O Sr. António Costa (PS): - Sr. Presidente, essa sua intervenção foi indiscutivelmente oportuna, todos ouviram o Sr. Primeiro-Ministro acusar a bancada do PS e o anterior governo de terem feito não sei o quê em matéria fiscal.

Protestos do PSD e do CDS-PP.

O Sr. Presidente: - Sr. Deputado António Costa, para lhe dar a palavra imediatamente nem precisei de saber em que é que a sua bancada se sente ofendido,...

O Orador (PS): - Exactamente!

O Sr. Presidente: - ... porque ouvi as acusações feitas, portanto era natural que respondesse a elas. Peço-lhe, no entanto, que se contenha dentro das regras do Regimento.
Faça favor de continuar, Sr. Deputado.

O Orador: - Sr. Presidente, ainda bem que ficou claro para V. Ex.ª qual foi a ofensa.
Sr. Primeiro-Ministro, tem de esclarecer muito claramente se é verdade ou não que o Estado se tornou detentor de acções correspondentes a 20% do capital da SAD do Benfica; se entende, em nome da igualdade que aqui disse querer assumir, que qualquer clube caloteiro passará para as mãos do Estado, porque ele fará a todos os outros clubes aquilo que fez ao Benfica; e se este é o entendimento do rigor, do combate à fraude e à evasão fiscais e da igualdade de que este Governo é portador.

• **INSTRUÇÕES**
A) No excerto, o que pede o Presidente ao Deputado António Costa antes de o deixar continuar?
B) Traduza para inglês esta frase do excerto: «Sr. Presidente, ainda bem que ficou claro para V. Ex.ª qual foi a ofensa.»
Os dados não têm qualquer relação com o excerto.

• **EXCERTOS DOS DADOS**
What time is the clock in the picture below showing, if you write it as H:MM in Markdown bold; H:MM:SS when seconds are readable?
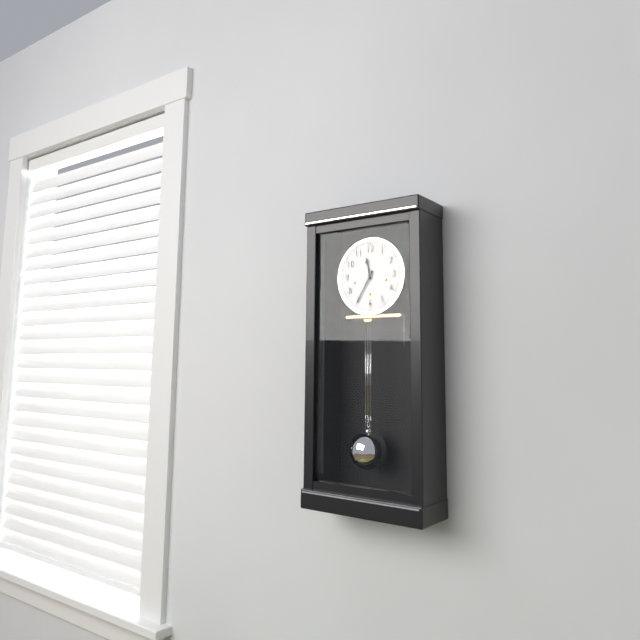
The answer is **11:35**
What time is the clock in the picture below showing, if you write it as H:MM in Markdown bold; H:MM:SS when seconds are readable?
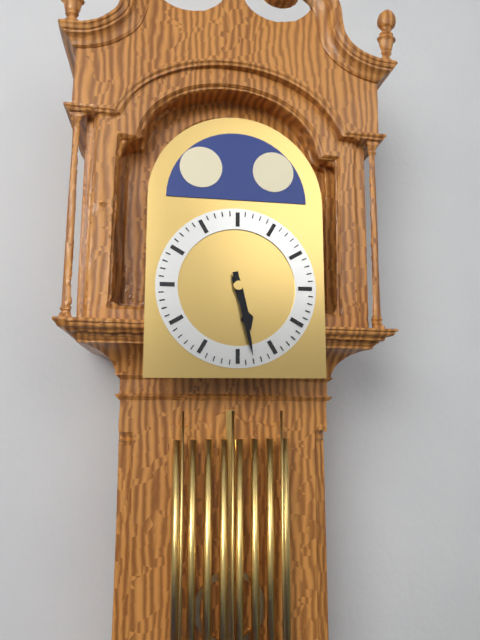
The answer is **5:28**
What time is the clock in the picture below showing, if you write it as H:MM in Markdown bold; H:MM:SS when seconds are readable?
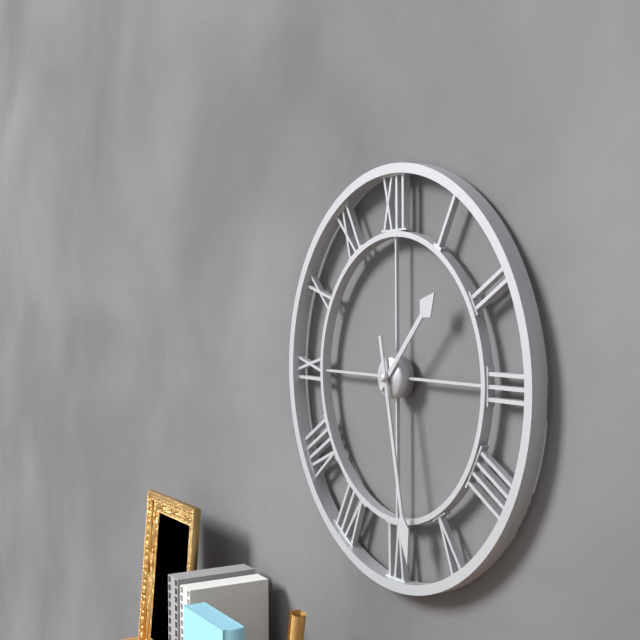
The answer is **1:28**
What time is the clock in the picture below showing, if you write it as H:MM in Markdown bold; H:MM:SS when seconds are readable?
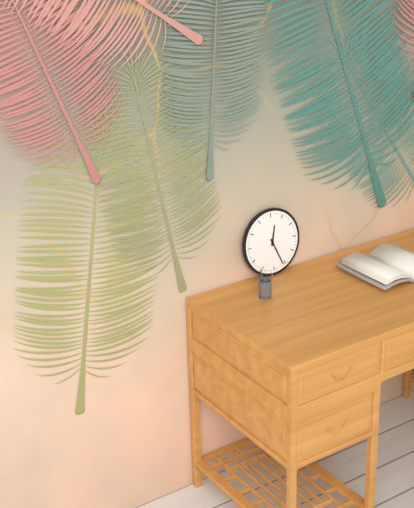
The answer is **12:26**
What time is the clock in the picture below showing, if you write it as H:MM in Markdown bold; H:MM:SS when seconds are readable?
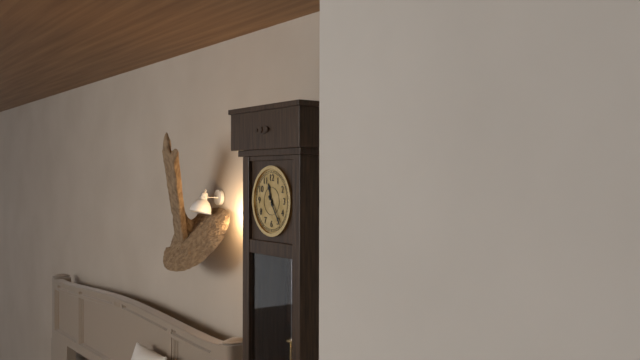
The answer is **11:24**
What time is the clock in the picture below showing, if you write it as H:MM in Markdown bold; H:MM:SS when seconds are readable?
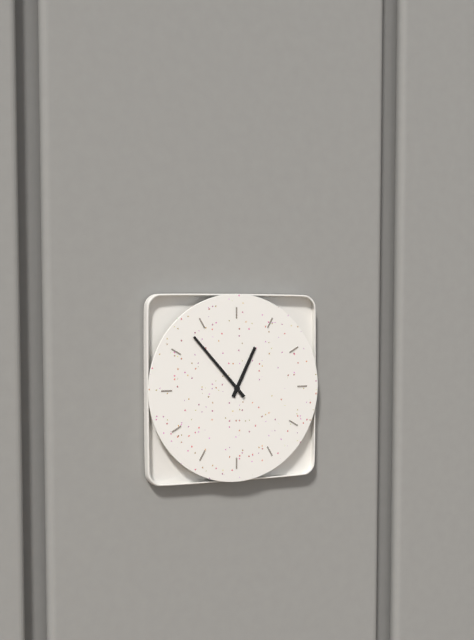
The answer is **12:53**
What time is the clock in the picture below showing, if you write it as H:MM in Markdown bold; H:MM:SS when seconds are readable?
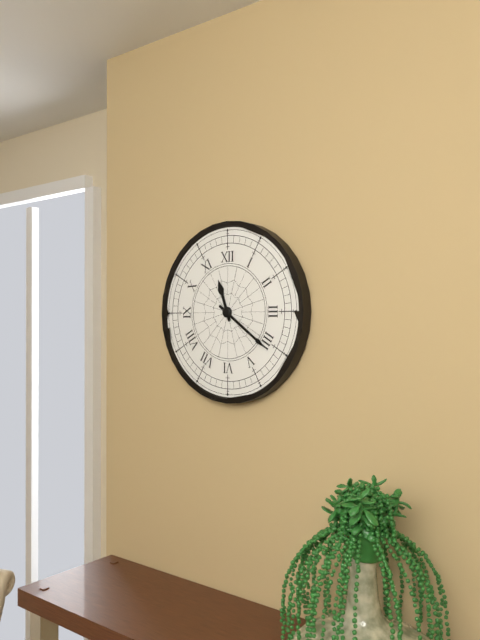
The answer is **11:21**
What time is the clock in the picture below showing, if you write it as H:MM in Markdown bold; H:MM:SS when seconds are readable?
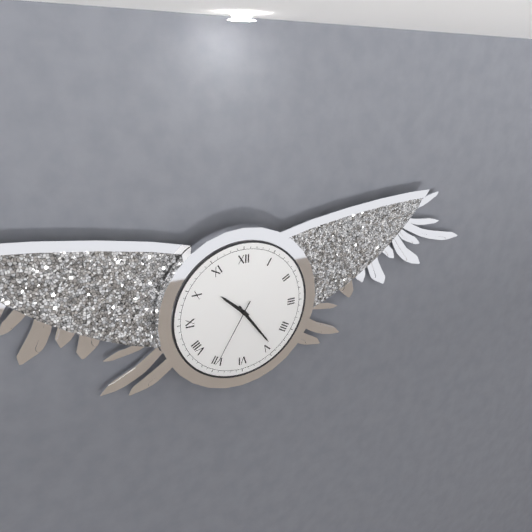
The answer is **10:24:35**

---

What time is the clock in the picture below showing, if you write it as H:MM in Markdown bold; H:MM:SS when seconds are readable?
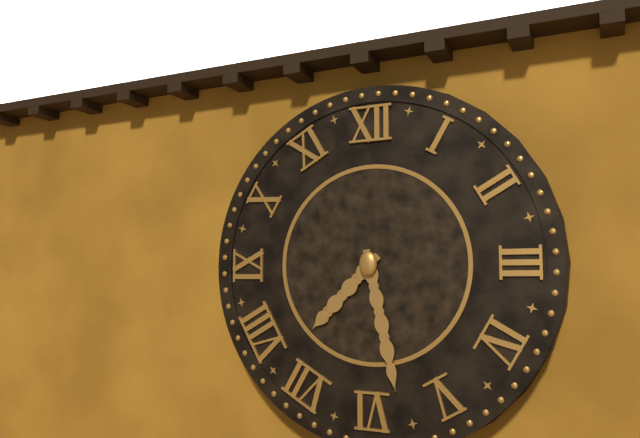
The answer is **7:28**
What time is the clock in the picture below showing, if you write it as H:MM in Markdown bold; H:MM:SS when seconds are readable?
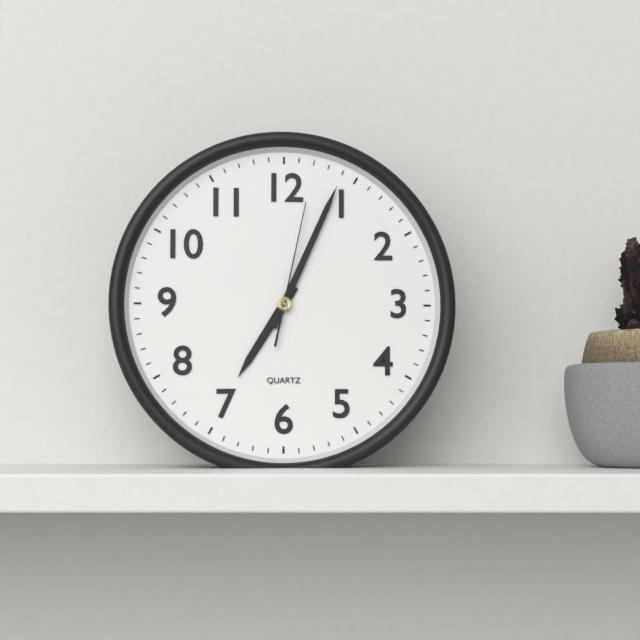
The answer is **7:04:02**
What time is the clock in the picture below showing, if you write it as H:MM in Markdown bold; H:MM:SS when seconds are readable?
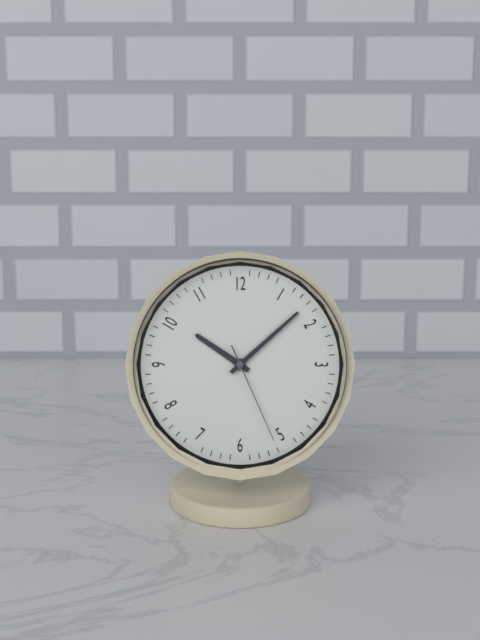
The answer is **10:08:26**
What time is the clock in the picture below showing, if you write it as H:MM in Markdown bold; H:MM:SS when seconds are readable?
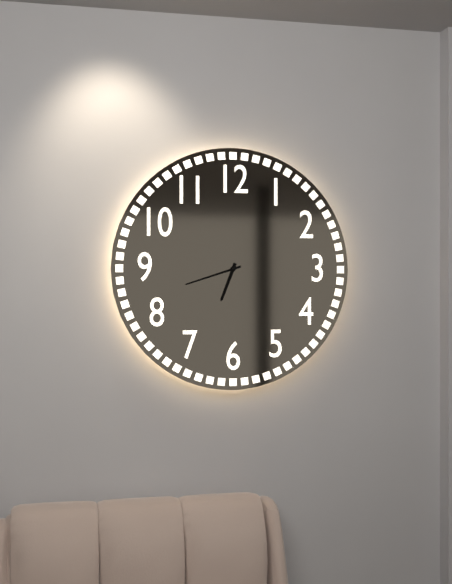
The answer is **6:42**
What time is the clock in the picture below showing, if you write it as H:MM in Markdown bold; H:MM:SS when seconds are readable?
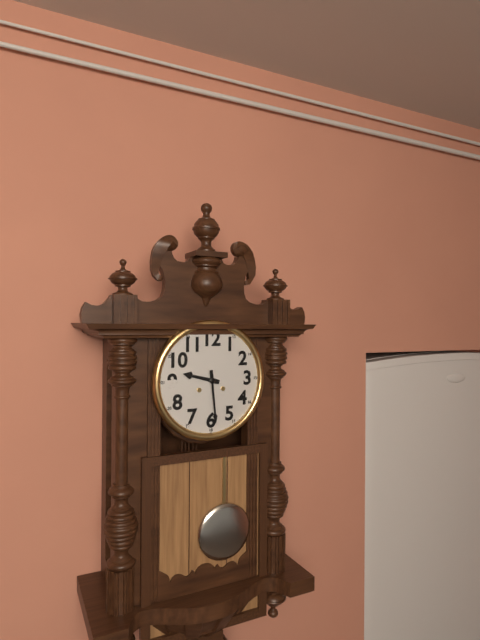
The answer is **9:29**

• **RESPOSTAS**
A) Pede-lhe que se contenha dentro das regras do Regimento.

B) Mr. President, it is a good thing that it became clear to Your Excellency what the offense was.